Damaged church floor may have revealed the grave of the fourth musketeer

by
Kiona N. Smith
from Ars Technica - All content on (#74GWR)

Recent repairs to a centuries-old tile floor at a church in the Netherlands may have revealed the skeleton of the French Musketeer d'Artagnan.

Today, Charles de Batz de Castlemore, Count d'Artagnan, is best known as a character in The Three Musketeers, written by Alexandre Dumas and eventually played by both Gene Kelly and future Ukrainian President Volodymyr Zelenskyy-but he was a real French military officer and spy. D'Artagnan died during a siege, and the whereabouts of his body have remained a mystery for more than 350 years. But an archaeologist in the Netherlands recently unearthed a skeleton from the floor of a 17th-century church that could actually be d'Artagnan.

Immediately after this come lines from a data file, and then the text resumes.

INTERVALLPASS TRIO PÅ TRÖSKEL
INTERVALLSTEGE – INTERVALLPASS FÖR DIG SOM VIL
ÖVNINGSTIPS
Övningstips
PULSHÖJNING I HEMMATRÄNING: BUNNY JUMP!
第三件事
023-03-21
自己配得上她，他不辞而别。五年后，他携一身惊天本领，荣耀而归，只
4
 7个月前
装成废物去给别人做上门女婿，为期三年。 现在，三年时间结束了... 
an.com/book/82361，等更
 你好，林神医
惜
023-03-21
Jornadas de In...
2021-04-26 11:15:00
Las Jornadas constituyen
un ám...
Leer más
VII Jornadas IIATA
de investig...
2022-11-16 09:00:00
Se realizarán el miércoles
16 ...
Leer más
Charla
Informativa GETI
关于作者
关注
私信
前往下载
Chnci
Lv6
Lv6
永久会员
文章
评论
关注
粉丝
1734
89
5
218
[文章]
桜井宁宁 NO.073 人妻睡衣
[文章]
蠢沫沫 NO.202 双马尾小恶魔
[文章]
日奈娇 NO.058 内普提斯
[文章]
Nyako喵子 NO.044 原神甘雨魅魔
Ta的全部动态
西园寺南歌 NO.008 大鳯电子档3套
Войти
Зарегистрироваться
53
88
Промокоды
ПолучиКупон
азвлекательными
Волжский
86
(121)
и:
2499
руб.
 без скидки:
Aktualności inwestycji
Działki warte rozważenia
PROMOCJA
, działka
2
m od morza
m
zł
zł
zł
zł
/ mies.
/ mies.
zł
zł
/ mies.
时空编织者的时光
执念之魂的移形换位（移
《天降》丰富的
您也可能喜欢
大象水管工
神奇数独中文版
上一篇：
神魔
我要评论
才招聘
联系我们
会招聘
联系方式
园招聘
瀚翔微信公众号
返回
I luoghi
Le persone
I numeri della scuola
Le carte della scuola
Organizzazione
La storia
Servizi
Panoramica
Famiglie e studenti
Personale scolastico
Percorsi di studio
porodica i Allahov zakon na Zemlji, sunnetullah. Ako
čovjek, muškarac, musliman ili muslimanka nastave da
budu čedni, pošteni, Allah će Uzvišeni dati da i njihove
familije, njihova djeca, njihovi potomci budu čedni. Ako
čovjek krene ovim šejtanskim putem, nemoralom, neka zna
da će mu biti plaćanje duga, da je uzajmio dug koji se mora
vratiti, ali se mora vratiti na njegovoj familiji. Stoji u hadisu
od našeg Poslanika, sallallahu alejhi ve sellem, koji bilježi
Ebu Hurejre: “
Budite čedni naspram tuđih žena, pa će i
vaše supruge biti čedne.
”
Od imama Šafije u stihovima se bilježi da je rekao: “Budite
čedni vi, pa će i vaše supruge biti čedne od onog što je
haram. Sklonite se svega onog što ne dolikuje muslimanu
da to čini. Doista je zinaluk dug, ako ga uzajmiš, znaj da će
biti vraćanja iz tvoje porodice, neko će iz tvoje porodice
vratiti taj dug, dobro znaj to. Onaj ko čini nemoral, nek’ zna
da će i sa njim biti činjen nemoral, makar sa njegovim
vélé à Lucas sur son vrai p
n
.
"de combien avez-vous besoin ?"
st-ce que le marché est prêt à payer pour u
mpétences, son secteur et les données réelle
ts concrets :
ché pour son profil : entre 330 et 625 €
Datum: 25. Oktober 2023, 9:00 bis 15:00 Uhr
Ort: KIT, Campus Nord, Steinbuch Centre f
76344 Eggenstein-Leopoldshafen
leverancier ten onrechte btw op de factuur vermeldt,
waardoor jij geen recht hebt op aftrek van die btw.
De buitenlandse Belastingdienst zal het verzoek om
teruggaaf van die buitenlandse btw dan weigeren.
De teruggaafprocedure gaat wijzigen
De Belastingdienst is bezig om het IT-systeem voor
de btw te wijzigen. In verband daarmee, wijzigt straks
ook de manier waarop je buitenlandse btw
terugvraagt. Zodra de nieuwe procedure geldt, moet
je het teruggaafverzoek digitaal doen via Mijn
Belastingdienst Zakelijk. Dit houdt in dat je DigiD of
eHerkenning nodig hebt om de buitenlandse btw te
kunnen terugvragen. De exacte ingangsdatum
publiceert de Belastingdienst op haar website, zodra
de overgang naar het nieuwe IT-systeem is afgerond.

It is only the dead who do not return"

The ground beneath the centuries-old Saints Peter and Paul Church subsided earlier this year, cracking a few of the blue tiles that pave the chapel's floor. During repairs, church staff decided to have a look beneath the floor to see if there was any truth to the rumor that d'Artagnan-famous French Musketeer and inspiration for a series of swashbuckling novels-lay buried beneath their church. It turns out that there actually was a skeleton buried under the church floor, and there's a decent chance it's d'Artagnan himself.